◆ Available data
● ● ● ●
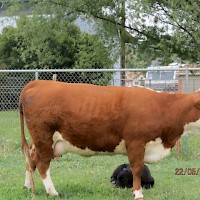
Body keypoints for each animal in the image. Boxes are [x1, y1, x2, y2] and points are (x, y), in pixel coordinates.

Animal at [19, 80, 200, 200]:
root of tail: (38, 82)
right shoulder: (136, 142)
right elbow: (137, 169)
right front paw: (138, 194)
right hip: (44, 138)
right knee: (42, 164)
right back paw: (53, 192)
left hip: (38, 142)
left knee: (30, 159)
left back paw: (28, 186)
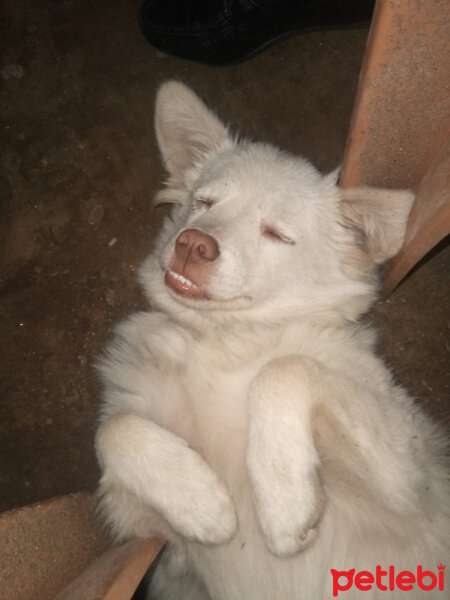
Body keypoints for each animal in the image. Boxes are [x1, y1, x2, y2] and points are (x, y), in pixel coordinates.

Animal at [96, 83, 450, 600]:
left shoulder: (408, 480)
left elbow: (285, 368)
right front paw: (201, 502)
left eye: (276, 234)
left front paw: (285, 503)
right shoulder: (150, 541)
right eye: (204, 202)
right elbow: (114, 429)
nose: (192, 244)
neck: (226, 339)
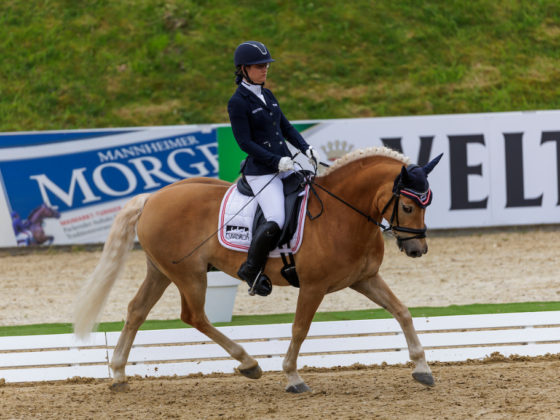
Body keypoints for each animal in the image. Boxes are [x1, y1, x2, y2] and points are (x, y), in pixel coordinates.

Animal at [73, 147, 442, 394]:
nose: (418, 250)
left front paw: (422, 369)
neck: (341, 213)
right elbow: (299, 329)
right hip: (190, 275)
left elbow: (402, 312)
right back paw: (248, 363)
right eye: (408, 206)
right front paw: (293, 377)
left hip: (161, 271)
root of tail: (152, 197)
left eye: (427, 204)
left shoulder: (364, 279)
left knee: (136, 311)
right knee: (195, 316)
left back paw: (119, 375)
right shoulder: (313, 286)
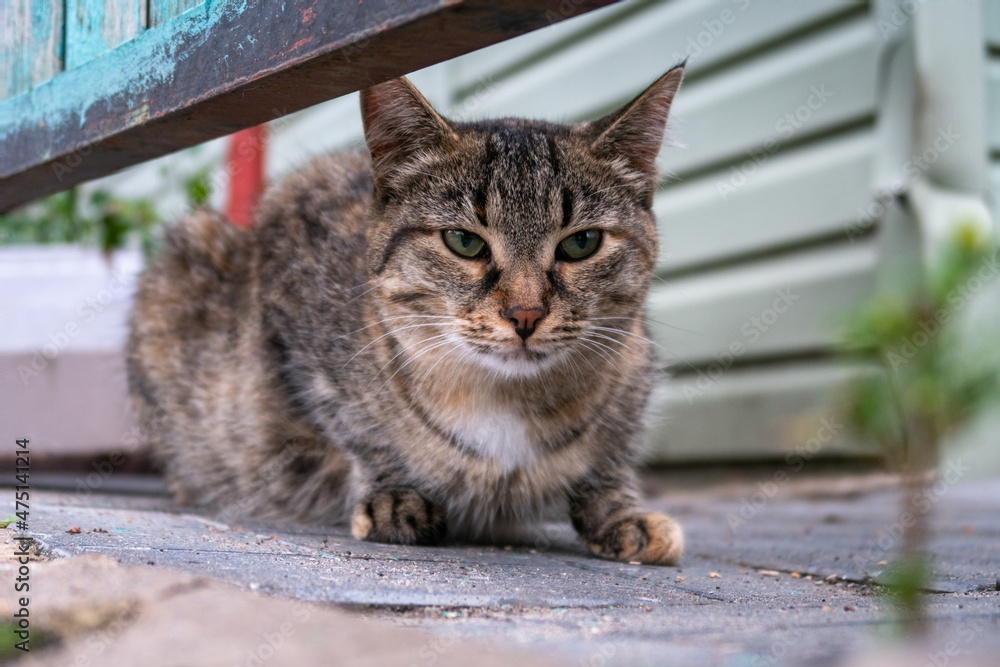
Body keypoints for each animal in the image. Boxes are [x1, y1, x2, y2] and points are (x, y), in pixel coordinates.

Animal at [125, 64, 684, 564]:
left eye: (581, 243)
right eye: (463, 241)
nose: (525, 314)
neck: (507, 399)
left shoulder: (635, 365)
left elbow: (611, 458)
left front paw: (619, 513)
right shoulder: (291, 278)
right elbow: (357, 427)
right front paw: (395, 495)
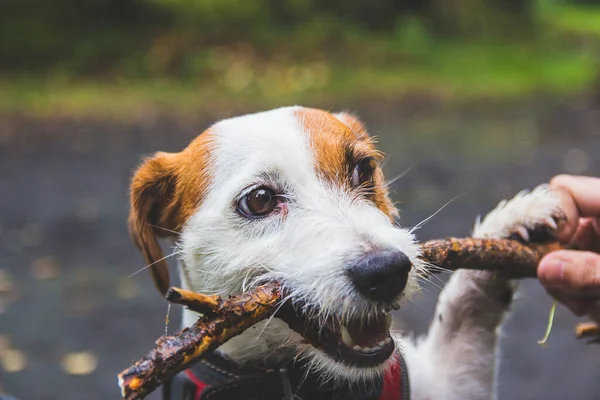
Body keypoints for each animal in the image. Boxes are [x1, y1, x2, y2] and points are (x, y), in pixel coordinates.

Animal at [126, 106, 564, 400]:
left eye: (363, 169)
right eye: (260, 199)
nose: (386, 271)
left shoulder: (451, 384)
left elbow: (463, 311)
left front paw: (513, 220)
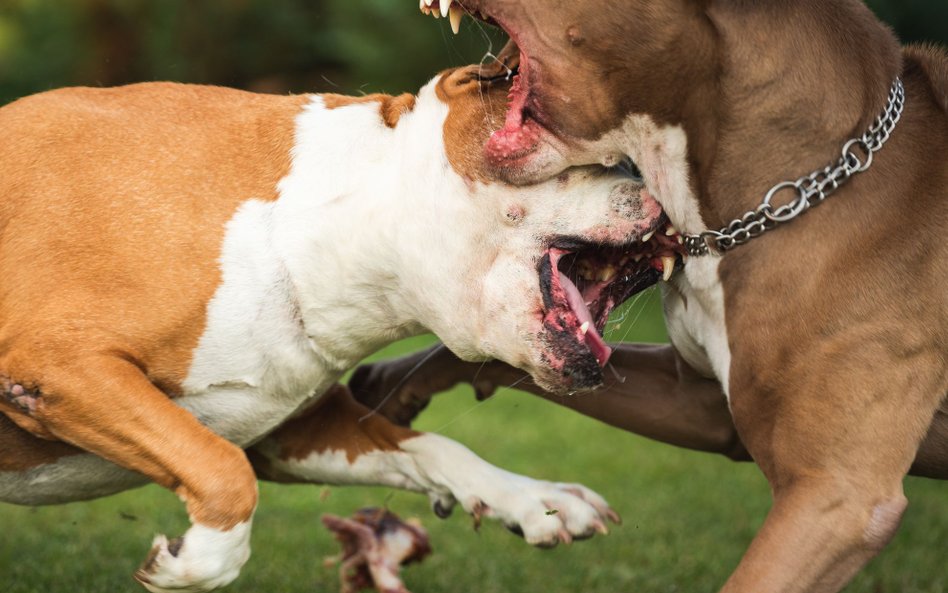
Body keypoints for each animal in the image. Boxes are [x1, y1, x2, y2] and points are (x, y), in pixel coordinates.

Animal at [0, 63, 680, 588]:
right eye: (610, 162)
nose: (665, 202)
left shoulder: (289, 428)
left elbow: (430, 446)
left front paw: (533, 498)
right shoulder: (62, 365)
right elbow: (225, 473)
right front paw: (196, 563)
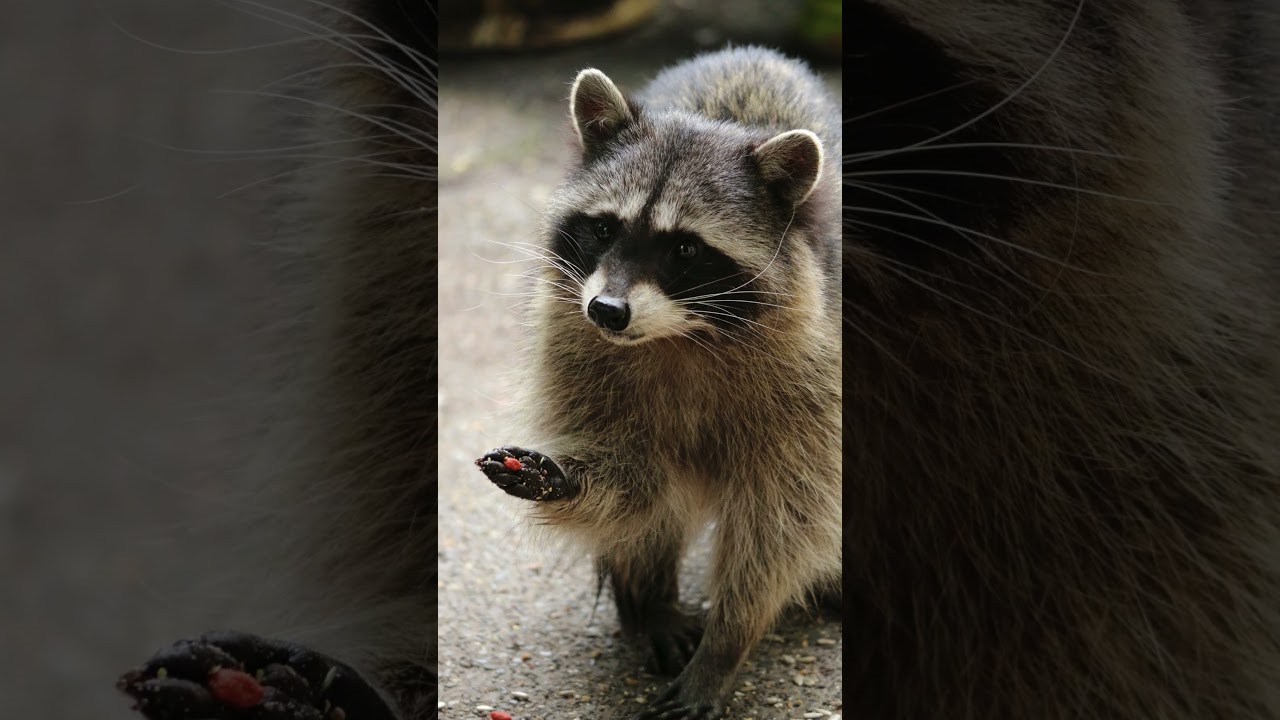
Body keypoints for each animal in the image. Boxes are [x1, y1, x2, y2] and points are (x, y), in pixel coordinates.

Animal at [475, 46, 842, 718]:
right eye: (604, 229)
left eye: (685, 249)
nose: (607, 311)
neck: (680, 336)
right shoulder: (571, 342)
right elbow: (638, 481)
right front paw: (578, 488)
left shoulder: (816, 375)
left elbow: (782, 521)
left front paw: (727, 644)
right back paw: (646, 598)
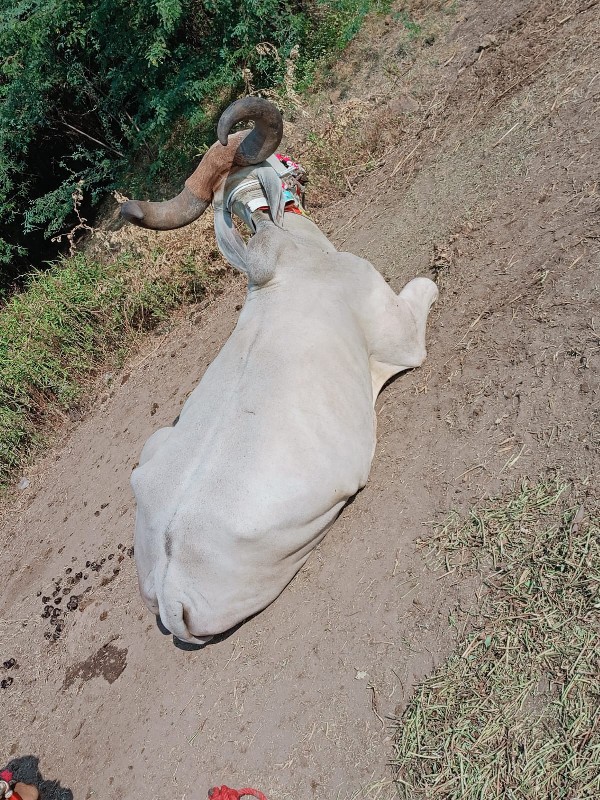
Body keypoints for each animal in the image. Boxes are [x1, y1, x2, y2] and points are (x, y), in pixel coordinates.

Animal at [122, 97, 436, 644]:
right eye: (278, 159)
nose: (300, 167)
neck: (285, 259)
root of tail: (170, 595)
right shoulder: (402, 337)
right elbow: (426, 285)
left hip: (156, 440)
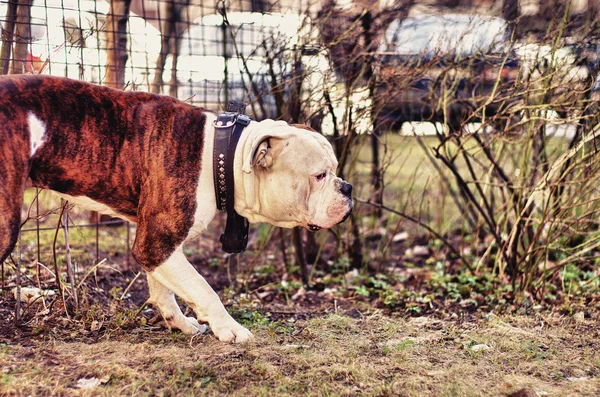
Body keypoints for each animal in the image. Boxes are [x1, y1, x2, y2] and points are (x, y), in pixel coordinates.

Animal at [0, 76, 352, 342]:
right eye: (320, 176)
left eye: (335, 171)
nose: (347, 188)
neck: (222, 154)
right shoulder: (158, 243)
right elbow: (204, 288)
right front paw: (230, 328)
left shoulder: (159, 246)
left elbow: (165, 290)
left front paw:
● ● ● ●
◆ Exercise aim
In the material above, which lines contain "knee"? Copy each of them.

◆ Result for this exercise
right knee: (42, 164)
left knee: (30, 159)
left knee: (136, 311)
right knee: (195, 316)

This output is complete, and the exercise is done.